Art Garcia: Since I can’t include Jimmy Chitwood — the question does specify NBA — I’ll go through some of my favorite marksmen over my years watching the grand game. In no particular order other than rough chronology, I’d throw these guys into my list of faves: Larry Bird, Dale Ellis, Mark Price, Steve Kerr, Allan Houston, Glen Rice, Reggie Miller, Steve Nash, Dirk Nowitzki and Peja Stojakovic. But above all, I’m going with Ray Allen. The release, the timing, the fundamentals, the temperament. All pure.

Scott Howard-Cooper: I’m not sure he’s even the best in the game now, never mind ever. Part of the debate is defining “pure shooter.” Does that mean strictly a catch-and-shoot guy? Dirk Nowitzki is a special talent, but with a repertoire that spans from the dangerous range of a spot-up shooter to fall-aways. Steve Nash is historically good as a perimeter threat, but never will never be among the scoring greats because so much of his focus has been getting the ball to other people. Allen definitely has the pure-shooter element, though, with the lightning release and feathery, arcing shot. He’s definitely very high in the discussion, along with Reggie Miller and others. I’m just not sure he’s ahead of Larry Bird.

Shaun Powell: Strictly from a visual standpoint, Allen’s form is so perfect, it should be a logo. The levitation, the soft yet secure grip, the fingertip release and follow through, so velvet. Best pure shooter? Best I ever saw. I notice you didn’t say best all-around shooter, though. While Ray could probably knock a tangerine through a loop earring, give me Steve Nash, whose career numbers are 90 percent from the line and 43 from 3-point, all the more impressive because of the added burden of ball-handling. And his hair often obstructing the view.
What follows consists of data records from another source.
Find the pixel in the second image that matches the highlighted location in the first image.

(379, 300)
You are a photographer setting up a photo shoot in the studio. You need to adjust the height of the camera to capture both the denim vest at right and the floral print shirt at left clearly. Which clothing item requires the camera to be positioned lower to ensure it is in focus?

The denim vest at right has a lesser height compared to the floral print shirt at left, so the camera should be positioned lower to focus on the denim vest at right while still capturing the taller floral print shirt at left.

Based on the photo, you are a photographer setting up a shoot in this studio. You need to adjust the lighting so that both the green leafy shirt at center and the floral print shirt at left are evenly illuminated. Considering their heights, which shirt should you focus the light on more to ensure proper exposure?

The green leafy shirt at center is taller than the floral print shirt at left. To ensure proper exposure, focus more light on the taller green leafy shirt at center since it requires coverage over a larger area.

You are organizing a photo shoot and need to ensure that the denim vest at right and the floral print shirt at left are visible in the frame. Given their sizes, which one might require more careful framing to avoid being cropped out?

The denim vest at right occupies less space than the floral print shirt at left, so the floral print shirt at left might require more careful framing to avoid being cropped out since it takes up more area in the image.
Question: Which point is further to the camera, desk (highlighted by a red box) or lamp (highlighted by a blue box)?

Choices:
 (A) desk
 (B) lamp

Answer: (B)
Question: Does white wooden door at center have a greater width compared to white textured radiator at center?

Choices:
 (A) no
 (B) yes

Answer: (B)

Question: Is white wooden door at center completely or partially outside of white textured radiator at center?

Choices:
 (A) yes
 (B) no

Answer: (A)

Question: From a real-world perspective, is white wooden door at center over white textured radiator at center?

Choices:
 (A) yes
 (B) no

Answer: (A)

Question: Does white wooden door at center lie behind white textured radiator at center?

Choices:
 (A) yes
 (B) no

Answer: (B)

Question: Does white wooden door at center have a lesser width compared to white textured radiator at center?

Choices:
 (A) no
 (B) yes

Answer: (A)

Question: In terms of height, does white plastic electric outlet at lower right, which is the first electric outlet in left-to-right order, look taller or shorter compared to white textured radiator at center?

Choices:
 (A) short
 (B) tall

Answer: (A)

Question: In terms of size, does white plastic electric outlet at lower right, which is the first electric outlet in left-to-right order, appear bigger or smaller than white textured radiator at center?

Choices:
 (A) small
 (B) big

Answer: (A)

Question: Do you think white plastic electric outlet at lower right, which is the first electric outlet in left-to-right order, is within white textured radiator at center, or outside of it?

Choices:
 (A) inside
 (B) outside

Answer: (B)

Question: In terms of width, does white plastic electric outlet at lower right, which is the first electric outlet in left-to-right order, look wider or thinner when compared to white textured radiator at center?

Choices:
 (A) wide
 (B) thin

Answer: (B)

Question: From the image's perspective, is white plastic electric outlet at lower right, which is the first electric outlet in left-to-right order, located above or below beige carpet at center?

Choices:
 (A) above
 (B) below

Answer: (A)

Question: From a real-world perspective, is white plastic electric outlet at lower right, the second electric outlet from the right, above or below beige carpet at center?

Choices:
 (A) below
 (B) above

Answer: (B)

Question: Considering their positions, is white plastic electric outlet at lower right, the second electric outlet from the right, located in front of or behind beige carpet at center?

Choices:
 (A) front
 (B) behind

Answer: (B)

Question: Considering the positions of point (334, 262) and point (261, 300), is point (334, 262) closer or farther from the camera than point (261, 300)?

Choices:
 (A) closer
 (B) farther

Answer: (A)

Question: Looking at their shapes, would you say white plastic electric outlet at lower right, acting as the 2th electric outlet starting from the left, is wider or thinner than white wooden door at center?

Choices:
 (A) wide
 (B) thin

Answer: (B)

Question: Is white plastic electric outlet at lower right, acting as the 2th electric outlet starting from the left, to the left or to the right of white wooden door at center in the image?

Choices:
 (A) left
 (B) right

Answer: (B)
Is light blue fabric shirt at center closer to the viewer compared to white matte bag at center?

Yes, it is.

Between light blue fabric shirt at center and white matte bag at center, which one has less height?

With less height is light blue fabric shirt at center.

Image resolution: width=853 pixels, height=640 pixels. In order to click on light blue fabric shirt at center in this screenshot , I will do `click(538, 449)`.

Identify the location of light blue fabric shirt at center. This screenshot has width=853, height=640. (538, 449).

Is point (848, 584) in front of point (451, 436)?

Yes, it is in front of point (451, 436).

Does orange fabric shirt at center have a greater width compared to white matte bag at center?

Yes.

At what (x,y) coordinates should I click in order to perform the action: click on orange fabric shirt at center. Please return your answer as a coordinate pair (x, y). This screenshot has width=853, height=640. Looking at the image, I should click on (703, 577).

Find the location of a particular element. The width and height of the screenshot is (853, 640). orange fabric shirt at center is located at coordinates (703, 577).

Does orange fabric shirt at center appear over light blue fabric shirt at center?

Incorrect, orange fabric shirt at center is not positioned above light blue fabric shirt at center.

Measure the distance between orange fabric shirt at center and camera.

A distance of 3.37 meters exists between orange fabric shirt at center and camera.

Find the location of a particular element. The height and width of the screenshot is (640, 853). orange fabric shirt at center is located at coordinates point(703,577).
John Schuhmann: When I was covering the Heat-Celtics series last April, I showed up a few hours early for one of the games at American Airlines Arena. When I got there, I walked out to the court and encountered the Heat dancers warming up to my right and Ray Allen shooting to my left. And when it came to deciding which of the two to sit down and watch, the former NBA.com Dance Team Bracket champions were no match for the greatest shooter ever. His form is perfect, he’s shooting better than ever, and he’s been ridiculously clutch since arriving in Boston.
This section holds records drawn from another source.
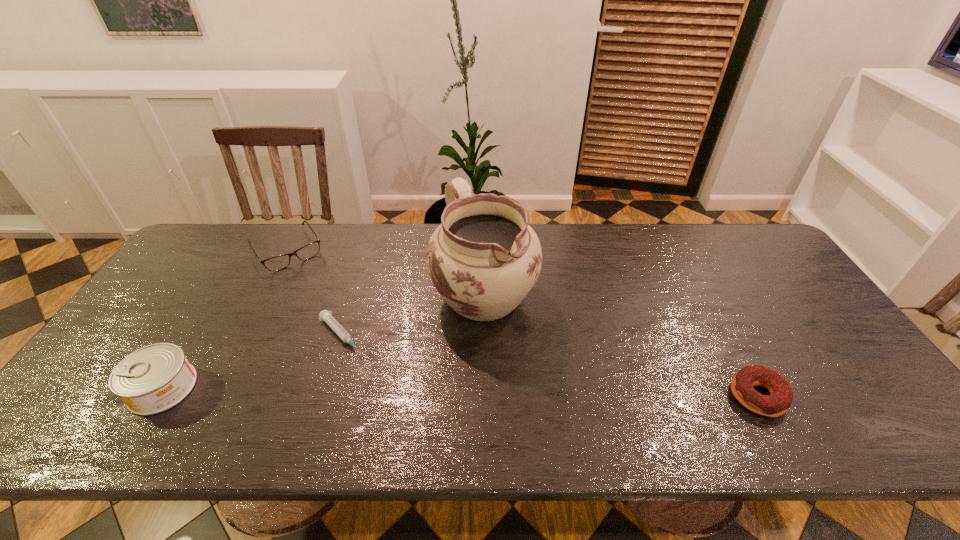
The height and width of the screenshot is (540, 960). I want to click on can at the near edge, so click(x=153, y=379).

Identify the location of doughnut present at the near edge. This screenshot has height=540, width=960. (781, 395).

Where is `object located at the left edge`? object located at the left edge is located at coordinates [x=153, y=379].

I want to click on object at the near left corner, so click(x=153, y=379).

In the image, there is a desktop. Where is `blank space at the far edge`? Image resolution: width=960 pixels, height=540 pixels. blank space at the far edge is located at coordinates (569, 231).

At what (x,y) coordinates should I click in order to perform the action: click on blank space at the near edge of the desktop. Please return your answer as a coordinate pair (x, y). This screenshot has height=540, width=960. Looking at the image, I should click on (497, 387).

Where is `free space at the left edge of the desktop`? This screenshot has height=540, width=960. free space at the left edge of the desktop is located at coordinates (196, 314).

Locate an element on the screen. This screenshot has height=540, width=960. blank space at the right edge is located at coordinates (773, 276).

Find the location of a particular element. The height and width of the screenshot is (540, 960). free space at the far left corner of the desktop is located at coordinates (231, 248).

Find the location of a particular element. The image size is (960, 540). vacant region at the near right corner of the desktop is located at coordinates (822, 383).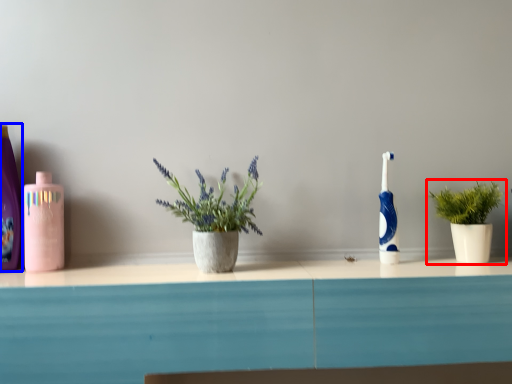
Question: Which object is further to the camera taking this photo, houseplant (highlighted by a red box) or cleaning product (highlighted by a blue box)?

Choices:
 (A) houseplant
 (B) cleaning product

Answer: (B)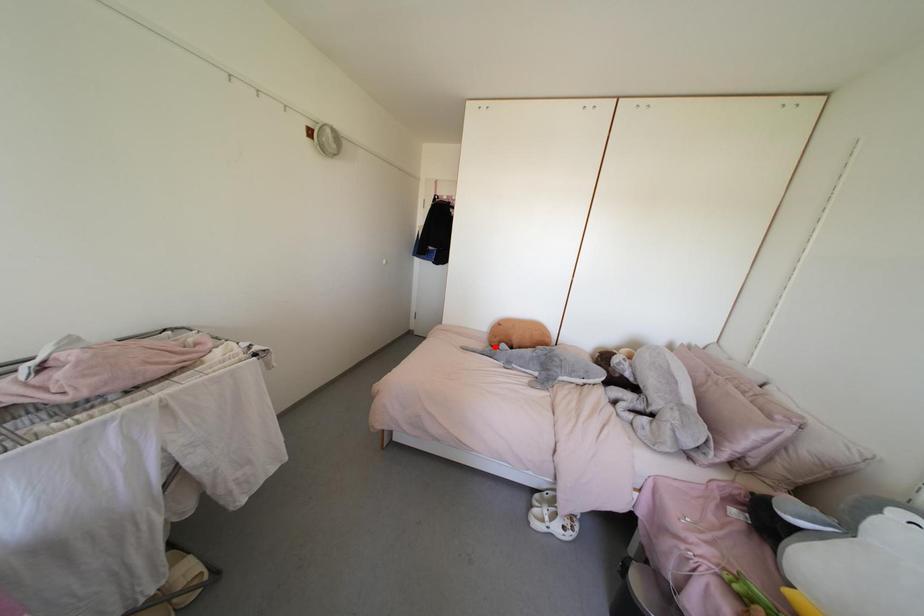
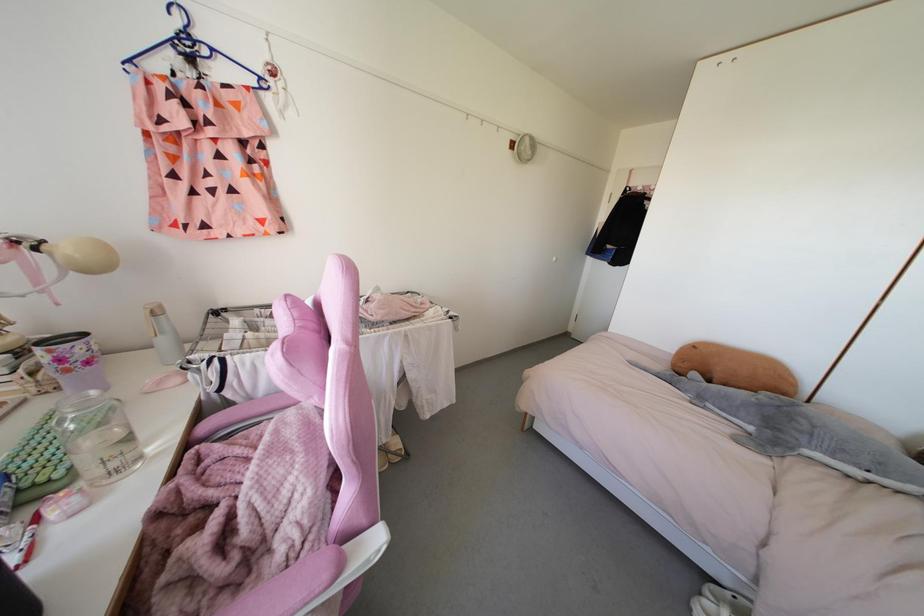
Find the pixel in the second image that matches the highlighted location in the first image.

(679, 374)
Sekou Smith: I’d love to hand Ray the crown since I’ve watched his entire (future) Hall of Fame career play out. But someone I know and trust, someone who has seen roughly 40 more years of basketball than I have so far in my life, warned me against calling anyone the “best ever” without careful examination. It’s easy to hand Allen the title right now because all of the other contenders can’t make a live impression upon us, since they’re no longer playing in the league. Allen is no doubt the best pure shooter of his era and certainly in the conversation for the best pure shooter the league has ever seen. And there is no doubt that he will finish his career as the most prolific 3-point shooter in NBA history. But I think this is a question that requires more than just a casual conversation. We’d need to slice and dice this topic in so many different ways (best from distance, best from the mid-range, best off the dribble, on the run, etc.) before we could come close a conclusion. There have been too many great pure shooters to come through the NBA for me to hand the title to Ray Allen, or anyone else, right now. As far as my favorite, I’ve always felt like Larry Bird’s stroke was sweeter than anything I’ve seen.